Texto para leer:
::::::::

Todo proyecto de vida es la historia de una obsesión. La de Mauricio Birabent fue Chivilcoy. Murió el 18 de enero de 1982, hace cuarenta años exactos, y nació en 1905 en una estancia dentro de ese gigantesco paisaje monótono que alternaba animales, árboles, algunos montes, pocas construcciones y mucho desierto verde. La historia no es tan vieja: cuando Birabent nació, Chivilcoy se había fundado hacía apenas medio siglo, el 22 de octubre de 1853. Las circunstancias eran confusas, imprecisas. No había o pasado tanto tiempo, podía esclarecer la escena germinal. Por eso su obsesión: no sólo quería y deseaba, necesitaba desentramar el origen de su tierra, definir su identidad, contar su historia. ¿Acaso un pueblo sin historia no es la mismísima nada?
Chivilcoy, la fundación de un pasado comienza con la voz en off de su director, Gerardo Panero, citando a David Viñas: “Toda sociedad se funda sobre una metáfora”. En la pantalla, la cámara, presumiblemente sobre un helicóptero, muestra la ciudad desde la altura, las calles rectas, la membrana plateada en las terrazas y las copas de los árboles furiosamente verdes. El documental es de 2011, dura 26 minutos y está guionado por Hernán Ronsino. Historiadores, periodistas y estudiosos de Chivilcoy señalan en este cortometraje algo insoslayable: que nadie investigó mejor que Birabent a Chivilcoy, sin embargo los vacíos de conocimiento que no lograba llenar con Historia los tapó con Literatura. Y Birabent, dice Panero, “deja de ser historiador para convertirse en escritor”.

::::::::

Material reunido:
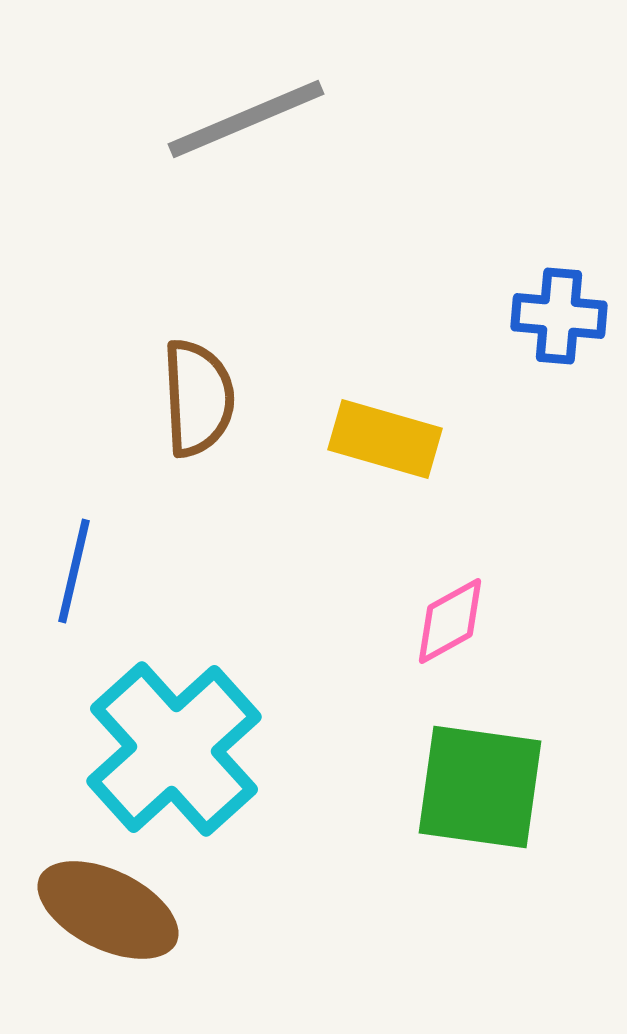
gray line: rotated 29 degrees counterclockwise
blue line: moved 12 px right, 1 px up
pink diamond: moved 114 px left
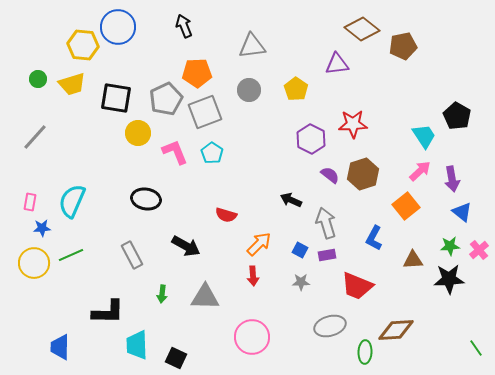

::::::::

Consigna 1:
Responde según el texto sobre Birabent y Chivilcoy:
(a) ¿Qué día se fundó Chivilcoy?
(b) ¿Cuántos minutos dura el documental de Gerardo Panero?
(c) ¿Quién escribió el guion de ese documental?
Consigna 2:
Prosigue el texto sobre Birabent y Chivilcoy a partir de su última oración.
Las líneas del material reunido no son necesarias.

Resultado 1:
(a) El 22 de octubre de 1853.
(b) 26 minutos.
(c) Hernán Ronsino.

Resultado 2:
Birabent venía de una familia que se permitía imaginar a sus hijos como los profesionales del futuro: estudió en la Capital, se recibió de bachiller en el Colegio Nacional Rivadavia y entró en la Universidad de Buenos Aires para conseguir su título de Ingeniero Agrónomo. Como leía y escribía con esmero, y tenía una pulsión que hoy llamamos curiosidad, se volvió periodista. Empezó escribiendo en La Razón y más tarde fundó Claridad, ambos diarios chivilcoyanos. Tenía 29 años cuando publicó El pueblo de Sarmiento —Chivilcoy, por supuesto, “la Perla del Oeste”—, su primer libro pero también el primer libro que narra la historia del pueblo. Lo escribe porque la obsesión ya no era caprichosa, personal, íntima, sino que debía visibilizarla para limpiar la imagen de Chivilcoy. Pero, ¿limpiarla de qué?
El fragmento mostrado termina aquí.